Sucede que una escala que no
sea ésta de los estados es proclive a facilitar la incursión en terrenos
psicológicos, siempre movedizos aunque en ocasiones reveladores. Piénsese en El laberinto de la soledad, donde Octavio
Paz llega a decir:
La minoría de mexicanos que poseen conciencia de sí no constituye una
clase inmóvil o cerrada. No solamente es la única activa —frente a la inercia
indoespañola del resto— sino que cada día modela más el país a su imagen.
Afirmación que parece una
variante sutil de la falacia del buen escocés. En la formulación paciana, tendríamos que no
todos los mexicanos son mexicanos y que además muy pocos lo saben, donde aquello en
lo que consista ser mexicano procederá naturalmente del capricho literario del Premio
Nobel de 1990.
Pero vamos al asunto que nos
ocupa. El asunto se resume en que nosotros debemos solicitar el perdón y ellos otorgarlo.
O por situarnos en el plano que postulamos, España debe excusarse y México
recibirá las excusas generosamente. Pero tal cosa conlleva precisamente lo que es
al tiempo componente esencial del mito fundacional de los Estados Unidos Mexicanos
y una falsedad que no resiste el análisis.
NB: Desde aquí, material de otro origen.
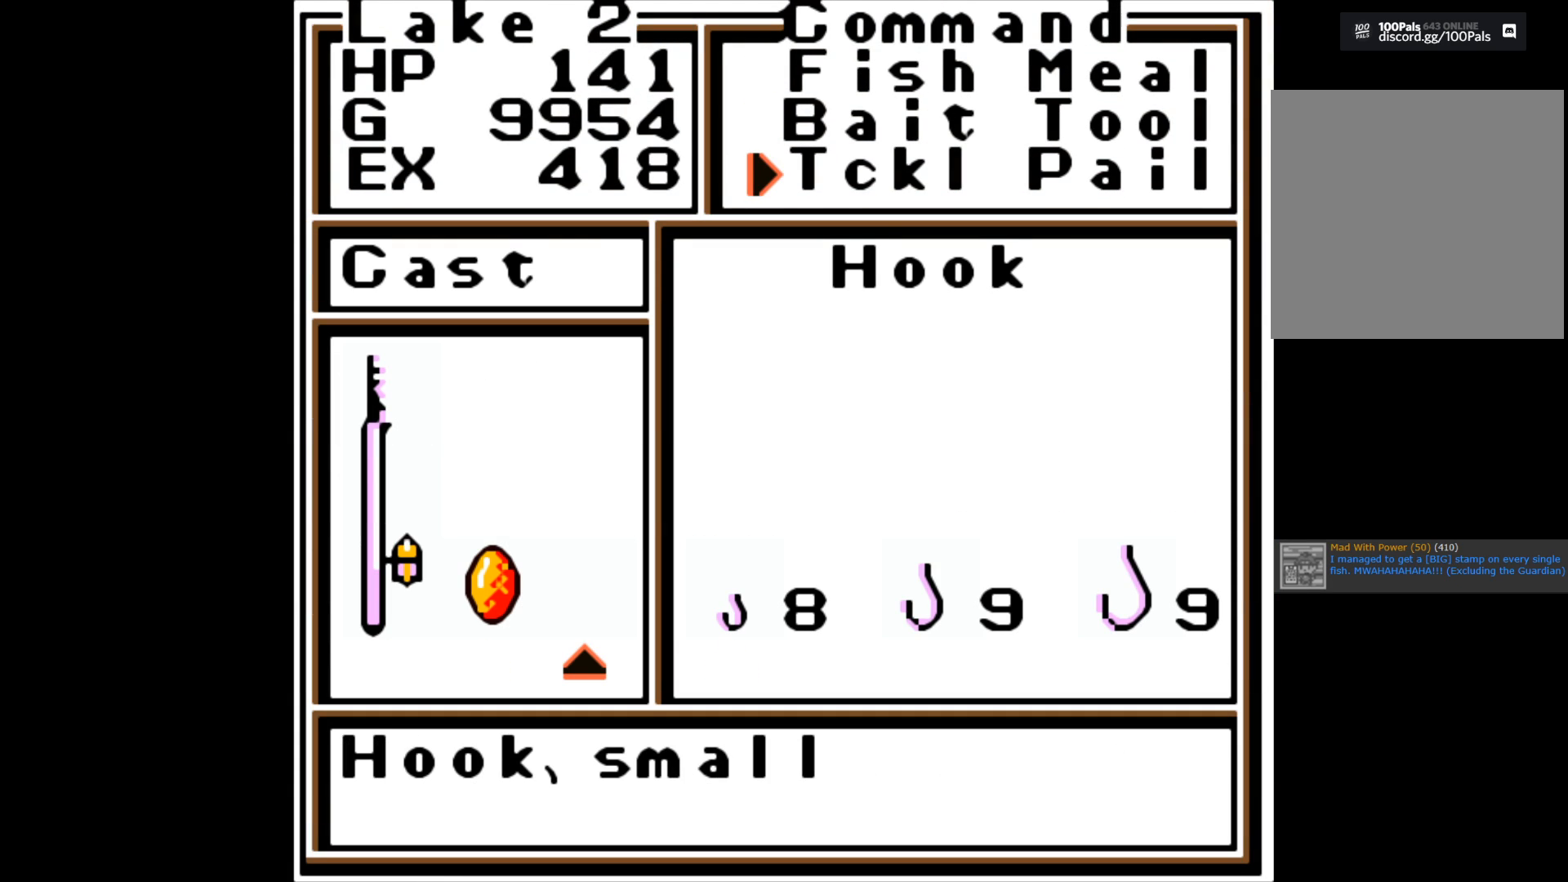
{"buttons": [], "left_stick": "center", "right_stick": "center", "events": [[350, "A", "down"], [500, "A", "up"]]}
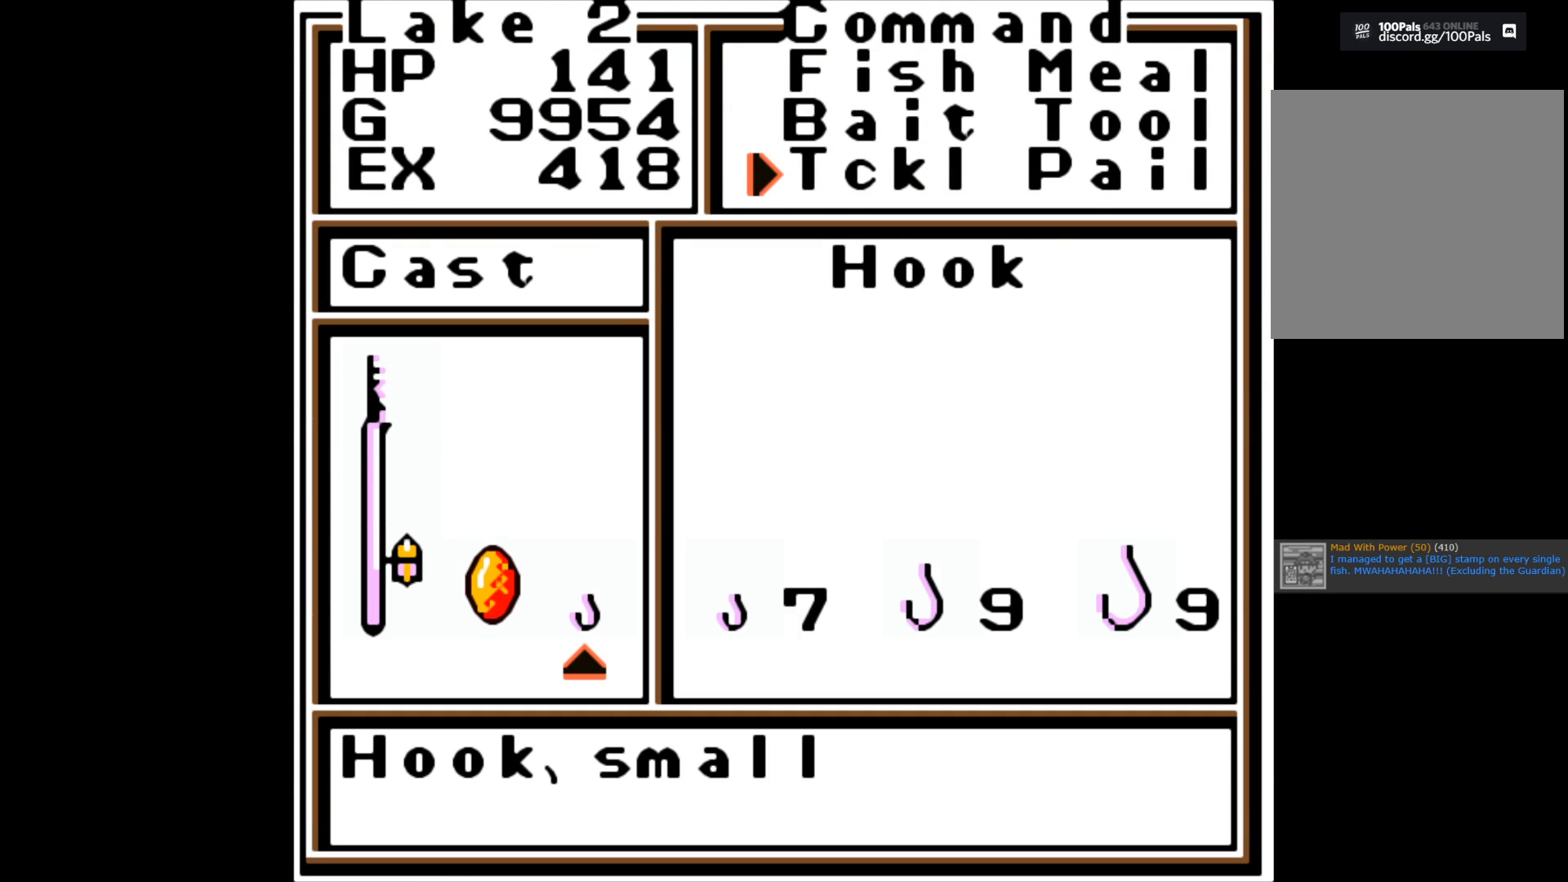
{"buttons": ["B"], "left_stick": "center", "right_stick": "center", "events": [[483, "B", "down"]]}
En efecto, México no es menos
heredero o, por mejor decir, menos resultado del Virreinato de la Nueva España
que España. Más bien, al contrario. Cualquier hecho de la historia de la
conquista, de la historia de los aztecas, de los tlaxcaltecas o de los otomíes,
de los gachupines o de los pachucos es mucho más mexicano que español y esto es
así desde 1519. De otro modo, el México actual es una transformación de la sociedad
virreinal, que a su vez se conformó con aportaciones americanas y españolas,
antes y después del Grito de Dolores – ese que incluía al parecer un tan
desinformado a uno y otro lado del Atlántico “¡Viva Fernando VII!” –. Y tan
internos al México actual y a su desarrollo histórico son las instituciones
actuales y sus precedentes, como lo son los abusos o delitos que se dieron o
pudieron darse, otra vez antes y después del cura Hidalgo. Los tales, de cuyo
alcance o sentido discutirán otros, no fueron obras de agentes externos a
sueldo de otro estado a quien pedir cuentas.
La idea de que la independencia
retomó, mediante la extirpación de un cuerpo extraño, un hilo que se había
interrumpido trescientos años antes es un absurdo histórico, un imposible en la
realidad, que sin embargo parece dar lugar a buenas ficciones –que a su vez alimentan
la demagogia del halago a las supuestas víctimas–, de cuya eficacia política no
convendrá dudar. Pero esas ideas absurdas no están solas. Sostienen algunas izquierdas
españolas que efectivamente fueron allí los españoles a cometer barbaridades,
expolios y masacres entre unos “pueblos que vivían en paz”. Y si lo primero
podrá ser verdadero o falso, un accidente o un objetivo, si de la anécdota
se obtendrá la categoría, si estamos hablando de lo colateral o de lo programático, en lo que hace a lo segundo, la aseveración de la paz perpetua que se quebró
tras la llegada al que sería Nuevo Mundo, esto es cosa que se inscribe dentro del
ámbito de la estupidez recibida, lo que nos indica bien a las claras para qué quieren
los políticos la historia o su variante más tierna, la que llaman memoria. A
saber, para apuntalar los mitos oscurantistas con los que vamos tirando.